A particle is fired with velocity `u` making angle `theta` with the horizontal.What is the change in velocity when it is at the highest point?

To find the change in velocity of a particle fired with an initial velocity \( u \) at an angle \( \theta \) with the horizontal when it reaches the highest point, we can follow these steps: ### Step 1: Determine the initial velocity components The initial velocity \( \vec{u} \) can be broken down into its horizontal and vertical components: - Horizontal component: \( u_x = u \cos \theta \) - Vertical component: \( u_y = u \sin \theta \) ### Step 2: Analyze the velocity at the highest point At the highest point of the projectile's trajectory, the vertical component of the velocity becomes zero because the particle momentarily stops moving upward before descending.
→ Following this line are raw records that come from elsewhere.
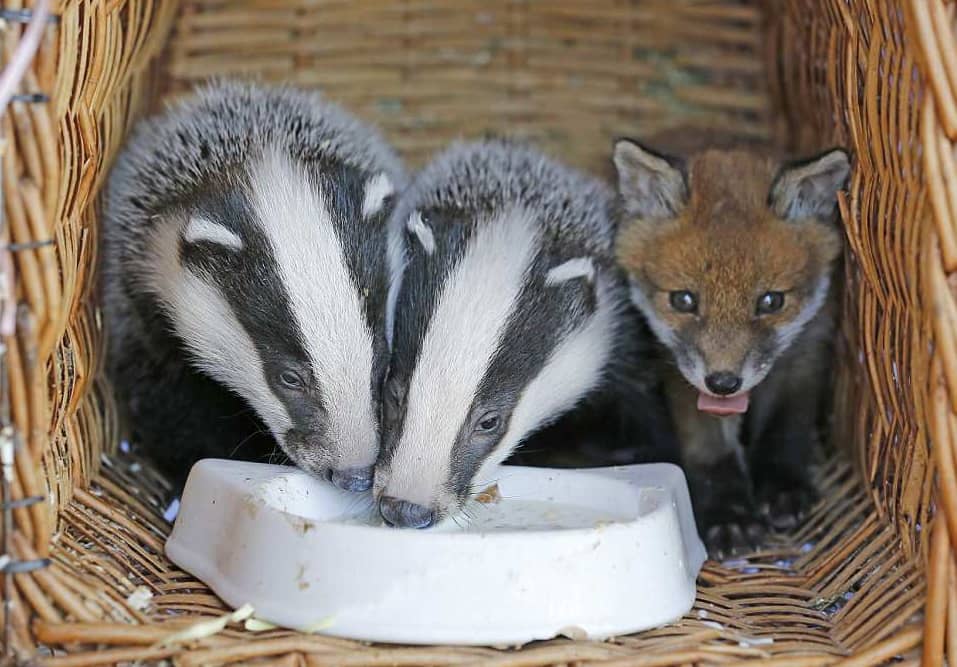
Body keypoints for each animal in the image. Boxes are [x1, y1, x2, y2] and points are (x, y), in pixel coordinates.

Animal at [611, 136, 850, 558]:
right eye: (683, 300)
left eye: (770, 302)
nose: (723, 383)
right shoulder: (680, 375)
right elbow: (710, 452)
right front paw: (728, 517)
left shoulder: (806, 354)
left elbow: (785, 429)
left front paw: (783, 487)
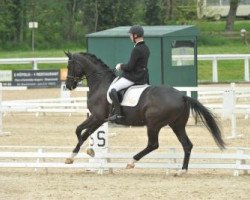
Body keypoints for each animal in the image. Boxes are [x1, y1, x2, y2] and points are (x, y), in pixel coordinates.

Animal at [64, 51, 225, 173]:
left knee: (153, 145)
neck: (100, 83)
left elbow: (82, 132)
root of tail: (182, 96)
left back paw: (131, 162)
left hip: (153, 124)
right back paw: (182, 170)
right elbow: (82, 131)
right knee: (187, 145)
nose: (68, 85)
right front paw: (81, 153)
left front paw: (78, 154)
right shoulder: (99, 118)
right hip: (177, 125)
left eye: (69, 66)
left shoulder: (98, 117)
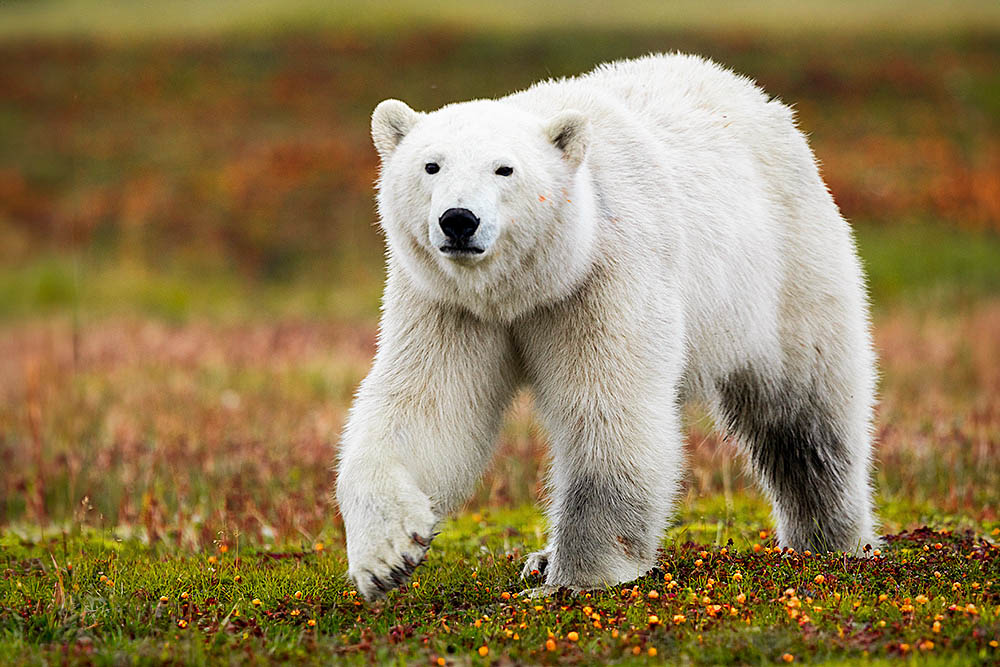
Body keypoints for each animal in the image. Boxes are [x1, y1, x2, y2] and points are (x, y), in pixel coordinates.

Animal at [334, 54, 876, 604]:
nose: (459, 220)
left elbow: (608, 410)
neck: (529, 287)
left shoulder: (605, 275)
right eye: (431, 165)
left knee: (805, 415)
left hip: (787, 271)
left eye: (504, 168)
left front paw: (577, 579)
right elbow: (426, 406)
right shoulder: (447, 302)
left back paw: (829, 541)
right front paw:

Therefore, the velocity at the highest point \( \vec{v} \) is: - Horizontal component: \( v_x = u \cos \theta \) - Vertical component: \( v_y = 0 \) ### Step 3: Write the initial and final velocity vectors The initial velocity vector \( \vec{u} \) can be expressed as: \[ \vec{u} = u \cos \theta \hat{i} + u \sin \theta \hat{j} \] The final velocity vector \( \vec{v} \) at the highest point is: \[ \vec{v} = u \cos \theta \hat{i} + 0 \hat{j} \] ### Step 4: Calculate the change in velocity The change in velocity \( \Delta \vec{v} \) is given by: \[ \Delta \vec{v} = \vec{v} - \vec{u} \] Substituting the expressions for \( \vec{v} \) and \( \vec{u} \): \[ \Delta \vec{v} = (u \cos \theta \hat{i} + 0 \hat{j}) - (u \cos \theta \hat{i} + u \sin \theta \hat{j}) \] This simplifies to: \[ \Delta \vec{v} = -u \sin \theta \hat{j} \] ### Step 5: Find the magnitude of the change in velocity The magnitude of the change in velocity is: \[ |\Delta \vec{v}| = |-u \sin \theta| = u \sin \theta \] ### Conclusion Thus, the change in velocity when the particle is at the highest point is \( u \sin \theta \). ---